Strategic Scenario Planning Best Practices in Seven Steps
The process can be broken down in two major phases: choosing which stories to tell and actually telling the story. At first, your thinking will be broad and encompass a variety of ideas. Later, your strategic thinking should converge on prioritizing, drawing implications from the scenarios chosen, and summarizing the results into meaningful strategies for action.

  1. Main Strategic Issue
    Decide first on the focal issue. What problem are you trying to solve?  What question are you trying to asnwer?

    This can be either specific or open-ended. For example, is the issue a matter of which product deserves a major investment of resources or whether you need to completely shift from a product to a services operation?

  2. Key Strategic Influences and External Factors
    Next, brainstorm as many factors as you can that could affect your main issue. Such factors could include competitors, regulations, suppliers, customer demands, supply chains, and other items that would be listed in a typical business plan.

    Then consider what additional forces could have a bearing on your scenario. Everything from an economic downturn to a pandemic should be considered.

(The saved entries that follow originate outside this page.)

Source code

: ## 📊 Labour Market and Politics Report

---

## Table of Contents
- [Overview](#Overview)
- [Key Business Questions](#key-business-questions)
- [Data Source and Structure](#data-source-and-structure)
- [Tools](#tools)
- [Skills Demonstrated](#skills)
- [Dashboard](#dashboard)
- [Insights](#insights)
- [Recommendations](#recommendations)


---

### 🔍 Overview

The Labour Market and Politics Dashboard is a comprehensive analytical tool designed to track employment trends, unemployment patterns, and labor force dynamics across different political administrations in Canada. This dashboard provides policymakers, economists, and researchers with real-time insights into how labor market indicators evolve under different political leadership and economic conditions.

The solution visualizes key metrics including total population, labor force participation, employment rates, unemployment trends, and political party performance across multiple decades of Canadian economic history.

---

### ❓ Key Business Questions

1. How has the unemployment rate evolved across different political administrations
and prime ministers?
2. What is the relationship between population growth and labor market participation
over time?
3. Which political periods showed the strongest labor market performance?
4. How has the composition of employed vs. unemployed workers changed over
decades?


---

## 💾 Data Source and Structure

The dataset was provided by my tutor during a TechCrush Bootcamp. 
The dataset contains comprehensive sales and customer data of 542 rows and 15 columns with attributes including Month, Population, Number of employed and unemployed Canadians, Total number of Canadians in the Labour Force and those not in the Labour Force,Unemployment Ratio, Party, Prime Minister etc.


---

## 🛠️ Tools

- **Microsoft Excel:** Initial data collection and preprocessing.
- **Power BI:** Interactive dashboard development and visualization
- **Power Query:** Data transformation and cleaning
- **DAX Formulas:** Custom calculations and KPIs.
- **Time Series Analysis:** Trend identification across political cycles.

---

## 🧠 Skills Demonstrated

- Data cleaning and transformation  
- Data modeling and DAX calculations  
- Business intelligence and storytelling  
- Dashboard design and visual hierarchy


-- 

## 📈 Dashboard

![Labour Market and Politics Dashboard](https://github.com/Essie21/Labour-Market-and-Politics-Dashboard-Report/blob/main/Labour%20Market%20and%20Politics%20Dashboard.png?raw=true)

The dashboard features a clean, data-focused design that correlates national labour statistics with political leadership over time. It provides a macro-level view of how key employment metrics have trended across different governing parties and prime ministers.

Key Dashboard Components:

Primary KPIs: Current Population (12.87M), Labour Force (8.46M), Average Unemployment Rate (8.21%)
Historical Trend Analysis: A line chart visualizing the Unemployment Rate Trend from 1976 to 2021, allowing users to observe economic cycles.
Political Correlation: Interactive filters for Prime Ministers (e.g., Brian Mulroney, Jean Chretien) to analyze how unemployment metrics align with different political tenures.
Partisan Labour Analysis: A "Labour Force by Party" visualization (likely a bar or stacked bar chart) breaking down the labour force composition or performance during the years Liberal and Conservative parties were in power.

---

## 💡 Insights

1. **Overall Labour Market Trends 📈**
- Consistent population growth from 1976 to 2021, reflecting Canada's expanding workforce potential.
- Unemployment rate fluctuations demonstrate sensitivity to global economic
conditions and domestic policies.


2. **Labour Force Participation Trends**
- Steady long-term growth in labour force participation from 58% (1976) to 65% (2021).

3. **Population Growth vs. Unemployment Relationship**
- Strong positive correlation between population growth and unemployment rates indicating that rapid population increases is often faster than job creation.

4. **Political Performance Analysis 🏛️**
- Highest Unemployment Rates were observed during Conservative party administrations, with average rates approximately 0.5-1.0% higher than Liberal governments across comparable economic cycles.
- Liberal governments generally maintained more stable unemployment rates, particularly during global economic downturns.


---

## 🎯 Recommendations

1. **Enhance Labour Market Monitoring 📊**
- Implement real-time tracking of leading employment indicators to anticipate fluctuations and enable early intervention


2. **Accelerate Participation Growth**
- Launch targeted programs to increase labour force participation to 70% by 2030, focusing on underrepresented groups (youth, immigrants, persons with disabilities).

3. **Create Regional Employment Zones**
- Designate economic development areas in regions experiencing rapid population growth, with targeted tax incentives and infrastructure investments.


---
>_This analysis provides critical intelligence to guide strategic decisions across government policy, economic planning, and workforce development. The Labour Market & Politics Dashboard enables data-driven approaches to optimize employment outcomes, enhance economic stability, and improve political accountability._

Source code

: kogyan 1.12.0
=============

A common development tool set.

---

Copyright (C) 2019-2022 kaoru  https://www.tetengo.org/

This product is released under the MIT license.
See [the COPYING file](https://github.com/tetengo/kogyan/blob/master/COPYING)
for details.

  3. Find a Strategic Balance
    Once you have created a list of all possible internal and external influences, it’s time to use your experience and judgment to winnow down the list. The scenario team can vote on which of the factors deserve more attention and which of the uncertainties are most likely to play a critical role in your strategic success.
  4. Select the Most Strategic Stories
    You can’t possibly examine and explore all the scenarios you first identified — nor should you. Best practices advise that you choose from two to five stories to develop further. Too few and your choices are too limited; too many and the stories are likely to get confused and you could lose focus.

    Remember, the point of this kind of planning is to gain insight into the strategies that can help the organization protect against or take advantage of changes in your marketplace.

  5. Tell the Most Strategic Stories
    Think of describing each scenario as a story with a central plot line. If you were a journalist reporting the story, what would your headline be? You may find this step is better handled in breakout sessions with stories assigned to individuals or small teams.

    Ideally each story would outline the current situation, key challenges, implications, and potential actions.

  6. Play Out the Most Strategic Stories
    Here’s where you sift out the strategic nuggets — the implications of each scenario and the appropriate strategic options. Are some strategies common to your different stories? Do they seem to have more validity than others?

    These are the ones you should act upon. The more unpredictable should be shelved until they become more certain to play a role.

  7. Keep an Ear to the Ground
    Watch for strategic trends and early indicators that lead to one strategic scenario over another. This is where you shift from the imaginary to the real-world. Scenarios are the possible stories; strategies are the actual stories that determine how you interact with and influence each story’s outcome.

The Bottom Line
Strategic scenario planning gives you a tool to survive or take advantage of various contingencies. Use it as the foundation to build strategies that support your future survival and to outperform your peers.